#### Requirement
Give a verbatim copy of the lines below, minus the pictures.

*** Opening Provided information ***

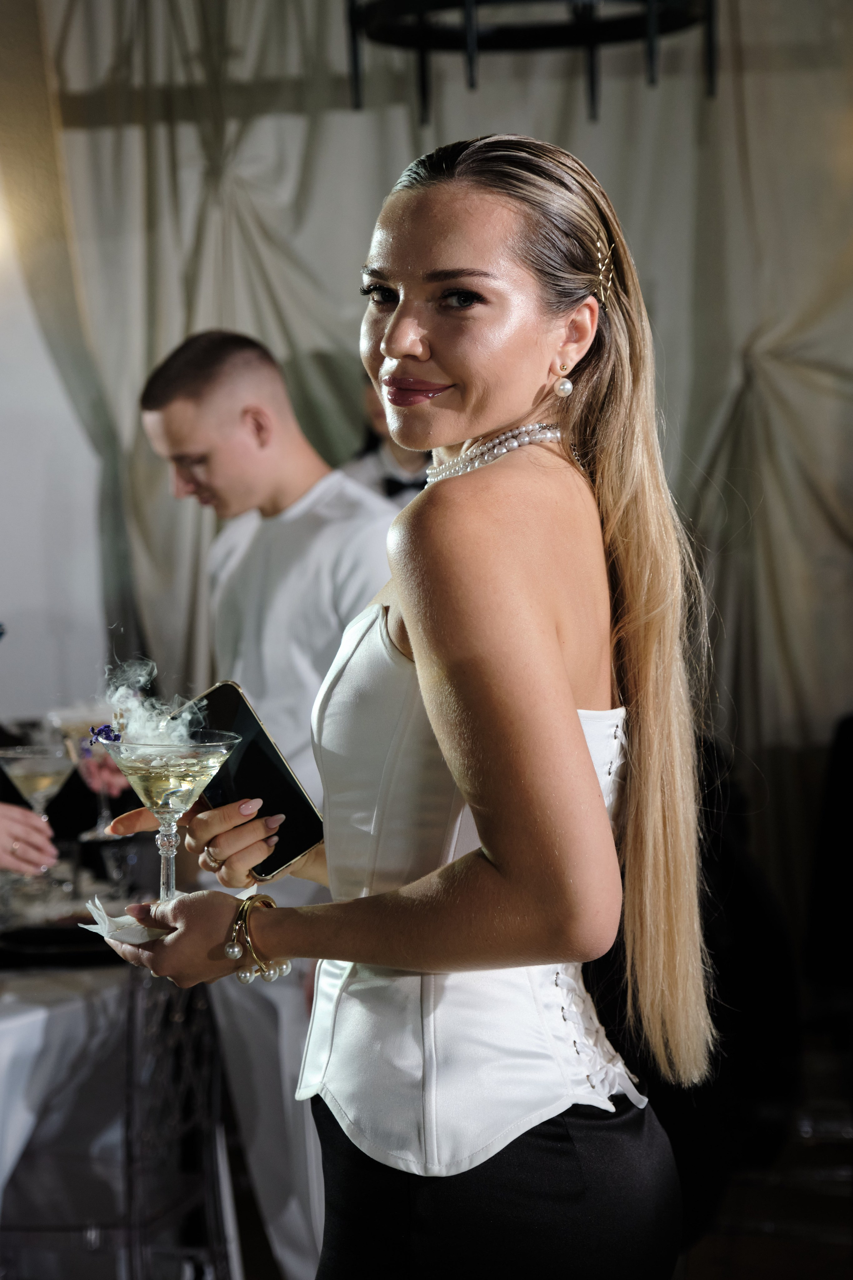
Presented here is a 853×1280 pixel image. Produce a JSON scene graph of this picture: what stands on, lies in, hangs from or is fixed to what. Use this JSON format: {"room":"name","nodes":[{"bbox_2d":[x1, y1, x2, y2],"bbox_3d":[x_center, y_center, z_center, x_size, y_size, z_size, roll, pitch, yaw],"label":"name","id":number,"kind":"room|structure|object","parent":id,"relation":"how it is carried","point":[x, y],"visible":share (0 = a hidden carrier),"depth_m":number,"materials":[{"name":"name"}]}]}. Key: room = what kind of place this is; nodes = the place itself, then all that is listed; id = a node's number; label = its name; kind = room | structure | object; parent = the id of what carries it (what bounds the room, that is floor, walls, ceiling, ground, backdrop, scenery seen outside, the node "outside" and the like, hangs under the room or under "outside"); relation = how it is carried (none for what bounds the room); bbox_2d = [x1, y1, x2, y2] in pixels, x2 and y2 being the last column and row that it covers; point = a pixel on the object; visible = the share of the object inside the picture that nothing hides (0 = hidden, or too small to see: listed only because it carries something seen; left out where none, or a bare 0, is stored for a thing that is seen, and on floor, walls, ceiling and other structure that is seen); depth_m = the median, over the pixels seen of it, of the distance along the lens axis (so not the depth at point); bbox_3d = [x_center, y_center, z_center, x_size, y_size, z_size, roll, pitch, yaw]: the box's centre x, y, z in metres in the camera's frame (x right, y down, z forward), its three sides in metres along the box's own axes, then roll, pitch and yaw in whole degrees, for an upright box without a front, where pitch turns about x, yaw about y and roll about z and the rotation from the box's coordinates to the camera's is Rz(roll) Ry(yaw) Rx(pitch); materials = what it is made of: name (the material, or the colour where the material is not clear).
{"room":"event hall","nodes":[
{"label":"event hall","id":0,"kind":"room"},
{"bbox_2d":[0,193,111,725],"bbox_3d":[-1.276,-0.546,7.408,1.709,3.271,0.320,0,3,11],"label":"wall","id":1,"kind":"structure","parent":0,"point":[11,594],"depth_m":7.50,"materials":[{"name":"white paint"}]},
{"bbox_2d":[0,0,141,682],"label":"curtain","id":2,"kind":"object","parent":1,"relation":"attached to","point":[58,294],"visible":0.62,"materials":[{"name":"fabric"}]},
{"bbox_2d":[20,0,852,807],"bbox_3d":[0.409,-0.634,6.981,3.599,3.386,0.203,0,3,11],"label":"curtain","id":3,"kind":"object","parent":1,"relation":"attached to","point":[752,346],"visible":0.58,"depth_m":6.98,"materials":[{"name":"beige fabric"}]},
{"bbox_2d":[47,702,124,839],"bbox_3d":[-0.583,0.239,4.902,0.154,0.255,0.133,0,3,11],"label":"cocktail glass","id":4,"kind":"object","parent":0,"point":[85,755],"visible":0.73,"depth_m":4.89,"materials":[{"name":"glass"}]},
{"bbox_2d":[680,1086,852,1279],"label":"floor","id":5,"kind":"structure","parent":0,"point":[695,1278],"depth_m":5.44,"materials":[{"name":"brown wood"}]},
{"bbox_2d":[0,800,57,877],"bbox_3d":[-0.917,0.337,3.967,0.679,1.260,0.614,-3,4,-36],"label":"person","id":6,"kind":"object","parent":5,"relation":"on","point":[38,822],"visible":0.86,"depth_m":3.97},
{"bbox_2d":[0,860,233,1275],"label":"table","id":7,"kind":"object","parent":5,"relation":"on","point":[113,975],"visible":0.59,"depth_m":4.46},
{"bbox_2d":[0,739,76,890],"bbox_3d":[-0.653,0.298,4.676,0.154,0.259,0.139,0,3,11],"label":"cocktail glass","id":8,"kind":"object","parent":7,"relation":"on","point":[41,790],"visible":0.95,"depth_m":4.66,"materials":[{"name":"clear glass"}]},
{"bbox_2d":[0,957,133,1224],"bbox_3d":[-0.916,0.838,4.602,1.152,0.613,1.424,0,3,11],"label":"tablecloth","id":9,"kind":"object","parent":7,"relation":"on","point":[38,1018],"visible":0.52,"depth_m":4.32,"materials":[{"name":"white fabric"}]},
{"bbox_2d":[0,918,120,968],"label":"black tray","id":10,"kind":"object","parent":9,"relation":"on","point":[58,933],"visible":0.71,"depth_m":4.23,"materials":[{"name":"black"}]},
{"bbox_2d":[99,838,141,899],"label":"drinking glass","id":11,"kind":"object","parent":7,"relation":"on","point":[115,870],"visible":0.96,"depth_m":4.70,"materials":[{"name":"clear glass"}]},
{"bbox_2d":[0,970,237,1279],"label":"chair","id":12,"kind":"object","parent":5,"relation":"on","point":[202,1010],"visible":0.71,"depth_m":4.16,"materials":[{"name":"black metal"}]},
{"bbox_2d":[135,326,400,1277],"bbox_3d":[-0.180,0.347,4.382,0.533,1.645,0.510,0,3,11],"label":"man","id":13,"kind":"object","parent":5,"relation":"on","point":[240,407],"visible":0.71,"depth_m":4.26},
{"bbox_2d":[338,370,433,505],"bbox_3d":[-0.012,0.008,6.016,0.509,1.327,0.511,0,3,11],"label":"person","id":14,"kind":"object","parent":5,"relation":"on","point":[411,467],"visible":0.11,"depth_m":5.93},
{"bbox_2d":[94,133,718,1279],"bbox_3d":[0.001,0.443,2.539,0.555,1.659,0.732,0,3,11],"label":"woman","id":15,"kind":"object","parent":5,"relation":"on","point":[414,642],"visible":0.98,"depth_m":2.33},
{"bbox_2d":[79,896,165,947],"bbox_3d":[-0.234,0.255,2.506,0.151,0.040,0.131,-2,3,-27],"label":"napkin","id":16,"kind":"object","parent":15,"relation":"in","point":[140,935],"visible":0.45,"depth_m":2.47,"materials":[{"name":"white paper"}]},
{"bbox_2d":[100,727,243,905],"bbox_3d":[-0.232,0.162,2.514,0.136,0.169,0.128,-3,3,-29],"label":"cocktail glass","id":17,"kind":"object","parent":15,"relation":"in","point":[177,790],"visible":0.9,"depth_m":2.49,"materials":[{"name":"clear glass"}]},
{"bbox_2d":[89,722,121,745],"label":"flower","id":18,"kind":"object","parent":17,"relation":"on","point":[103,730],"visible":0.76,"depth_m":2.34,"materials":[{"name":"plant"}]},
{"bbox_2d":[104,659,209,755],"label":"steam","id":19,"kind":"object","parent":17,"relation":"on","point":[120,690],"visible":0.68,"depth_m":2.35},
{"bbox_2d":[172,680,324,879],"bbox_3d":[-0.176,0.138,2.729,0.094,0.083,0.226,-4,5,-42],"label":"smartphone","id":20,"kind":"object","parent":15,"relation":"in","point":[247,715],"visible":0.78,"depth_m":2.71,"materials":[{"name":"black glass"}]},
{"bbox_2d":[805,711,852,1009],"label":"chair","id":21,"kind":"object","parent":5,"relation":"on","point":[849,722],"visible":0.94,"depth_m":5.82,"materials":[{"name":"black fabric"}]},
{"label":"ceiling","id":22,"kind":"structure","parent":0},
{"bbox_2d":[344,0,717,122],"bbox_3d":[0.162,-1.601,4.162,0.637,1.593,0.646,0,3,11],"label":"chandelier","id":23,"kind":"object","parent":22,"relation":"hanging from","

*** Closing Provided information ***

#### Answer to the exercise
Presented here is a 853×1280 pixel image. Produce a JSON scene graph of this picture: what stands on, lies in, hangs from or is fixed to what. Use this JSON format: {"room":"name","nodes":[{"bbox_2d":[x1, y1, x2, y2],"bbox_3d":[x_center, y_center, z_center, x_size, y_size, z_size, roll, pitch, yaw],"label":"name","id":number,"kind":"room|structure|object","parent":id,"relation":"how it is carried","point":[x, y],"visible":share (0 = a hidden carrier),"depth_m":number,"materials":[{"name":"name"}]}]}. Key: room = what kind of place this is; nodes = the place itself, then all that is listed; id = a node's number; label = its name; kind = room | structure | object; parent = the id of what carries it (what bounds the room, that is floor, walls, ceiling, ground, backdrop, scenery seen outside, the node "outside" and the like, hangs under the room or under "outside"); relation = how it is carried (none for what bounds the room); bbox_2d = [x1, y1, x2, y2] in pixels, x2 and y2 being the last column and row that it covers; point = a pixel on the object; visible = the share of the object inside the picture that nothing hides (0 = hidden, or too small to see: listed only because it carries something seen; left out where none, or a bare 0, is stored for a thing that is seen, and on floor, walls, ceiling and other structure that is seen); depth_m = the median, over the pixels seen of it, of the distance along the lens axis (so not the depth at point); bbox_3d = [x_center, y_center, z_center, x_size, y_size, z_size, roll, pitch, yaw]: the box's centre x, y, z in metres in the camera's frame (x right, y down, z forward), its three sides in metres along the box's own axes, then roll, pitch and yaw in whole degrees, for an upright box without a front, where pitch turns about x, yaw about y and roll about z and the rotation from the box's coordinates to the camera's is Rz(roll) Ry(yaw) Rx(pitch); materials = what it is made of: name (the material, or the colour where the material is not clear).
{"room":"event hall","nodes":[
{"label":"event hall","id":0,"kind":"room"},
{"bbox_2d":[0,193,111,725],"bbox_3d":[-1.276,-0.546,7.408,1.709,3.271,0.320,0,3,11],"label":"wall","id":1,"kind":"structure","parent":0,"point":[11,594],"depth_m":7.50,"materials":[{"name":"white paint"}]},
{"bbox_2d":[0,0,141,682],"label":"curtain","id":2,"kind":"object","parent":1,"relation":"attached to","point":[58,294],"visible":0.62,"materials":[{"name":"fabric"}]},
{"bbox_2d":[20,0,852,807],"bbox_3d":[0.409,-0.634,6.981,3.599,3.386,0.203,0,3,11],"label":"curtain","id":3,"kind":"object","parent":1,"relation":"attached to","point":[752,346],"visible":0.58,"depth_m":6.98,"materials":[{"name":"beige fabric"}]},
{"bbox_2d":[47,702,124,839],"bbox_3d":[-0.583,0.239,4.902,0.154,0.255,0.133,0,3,11],"label":"cocktail glass","id":4,"kind":"object","parent":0,"point":[85,755],"visible":0.73,"depth_m":4.89,"materials":[{"name":"glass"}]},
{"bbox_2d":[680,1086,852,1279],"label":"floor","id":5,"kind":"structure","parent":0,"point":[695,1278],"depth_m":5.44,"materials":[{"name":"brown wood"}]},
{"bbox_2d":[0,800,57,877],"bbox_3d":[-0.917,0.337,3.967,0.679,1.260,0.614,-3,4,-36],"label":"person","id":6,"kind":"object","parent":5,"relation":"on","point":[38,822],"visible":0.86,"depth_m":3.97},
{"bbox_2d":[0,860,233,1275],"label":"table","id":7,"kind":"object","parent":5,"relation":"on","point":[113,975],"visible":0.59,"depth_m":4.46},
{"bbox_2d":[0,739,76,890],"bbox_3d":[-0.653,0.298,4.676,0.154,0.259,0.139,0,3,11],"label":"cocktail glass","id":8,"kind":"object","parent":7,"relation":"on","point":[41,790],"visible":0.95,"depth_m":4.66,"materials":[{"name":"clear glass"}]},
{"bbox_2d":[0,957,133,1224],"bbox_3d":[-0.916,0.838,4.602,1.152,0.613,1.424,0,3,11],"label":"tablecloth","id":9,"kind":"object","parent":7,"relation":"on","point":[38,1018],"visible":0.52,"depth_m":4.32,"materials":[{"name":"white fabric"}]},
{"bbox_2d":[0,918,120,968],"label":"black tray","id":10,"kind":"object","parent":9,"relation":"on","point":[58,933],"visible":0.71,"depth_m":4.23,"materials":[{"name":"black"}]},
{"bbox_2d":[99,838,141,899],"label":"drinking glass","id":11,"kind":"object","parent":7,"relation":"on","point":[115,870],"visible":0.96,"depth_m":4.70,"materials":[{"name":"clear glass"}]},
{"bbox_2d":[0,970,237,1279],"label":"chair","id":12,"kind":"object","parent":5,"relation":"on","point":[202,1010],"visible":0.71,"depth_m":4.16,"materials":[{"name":"black metal"}]},
{"bbox_2d":[135,326,400,1277],"bbox_3d":[-0.180,0.347,4.382,0.533,1.645,0.510,0,3,11],"label":"man","id":13,"kind":"object","parent":5,"relation":"on","point":[240,407],"visible":0.71,"depth_m":4.26},
{"bbox_2d":[338,370,433,505],"bbox_3d":[-0.012,0.008,6.016,0.509,1.327,0.511,0,3,11],"label":"person","id":14,"kind":"object","parent":5,"relation":"on","point":[411,467],"visible":0.11,"depth_m":5.93},
{"bbox_2d":[94,133,718,1279],"bbox_3d":[0.001,0.443,2.539,0.555,1.659,0.732,0,3,11],"label":"woman","id":15,"kind":"object","parent":5,"relation":"on","point":[414,642],"visible":0.98,"depth_m":2.33},
{"bbox_2d":[79,896,165,947],"bbox_3d":[-0.234,0.255,2.506,0.151,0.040,0.131,-2,3,-27],"label":"napkin","id":16,"kind":"object","parent":15,"relation":"in","point":[140,935],"visible":0.45,"depth_m":2.47,"materials":[{"name":"white paper"}]},
{"bbox_2d":[100,727,243,905],"bbox_3d":[-0.232,0.162,2.514,0.136,0.169,0.128,-3,3,-29],"label":"cocktail glass","id":17,"kind":"object","parent":15,"relation":"in","point":[177,790],"visible":0.9,"depth_m":2.49,"materials":[{"name":"clear glass"}]},
{"bbox_2d":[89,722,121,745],"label":"flower","id":18,"kind":"object","parent":17,"relation":"on","point":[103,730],"visible":0.76,"depth_m":2.34,"materials":[{"name":"plant"}]},
{"bbox_2d":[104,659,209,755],"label":"steam","id":19,"kind":"object","parent":17,"relation":"on","point":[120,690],"visible":0.68,"depth_m":2.35},
{"bbox_2d":[172,680,324,879],"bbox_3d":[-0.176,0.138,2.729,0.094,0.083,0.226,-4,5,-42],"label":"smartphone","id":20,"kind":"object","parent":15,"relation":"in","point":[247,715],"visible":0.78,"depth_m":2.71,"materials":[{"name":"black glass"}]},
{"bbox_2d":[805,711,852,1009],"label":"chair","id":21,"kind":"object","parent":5,"relation":"on","point":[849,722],"visible":0.94,"depth_m":5.82,"materials":[{"name":"black fabric"}]},
{"label":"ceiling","id":22,"kind":"structure","parent":0},
{"bbox_2d":[344,0,717,122],"bbox_3d":[0.162,-1.601,4.162,0.637,1.593,0.646,0,3,11],"label":"chandelier","id":23,"kind":"object","parent":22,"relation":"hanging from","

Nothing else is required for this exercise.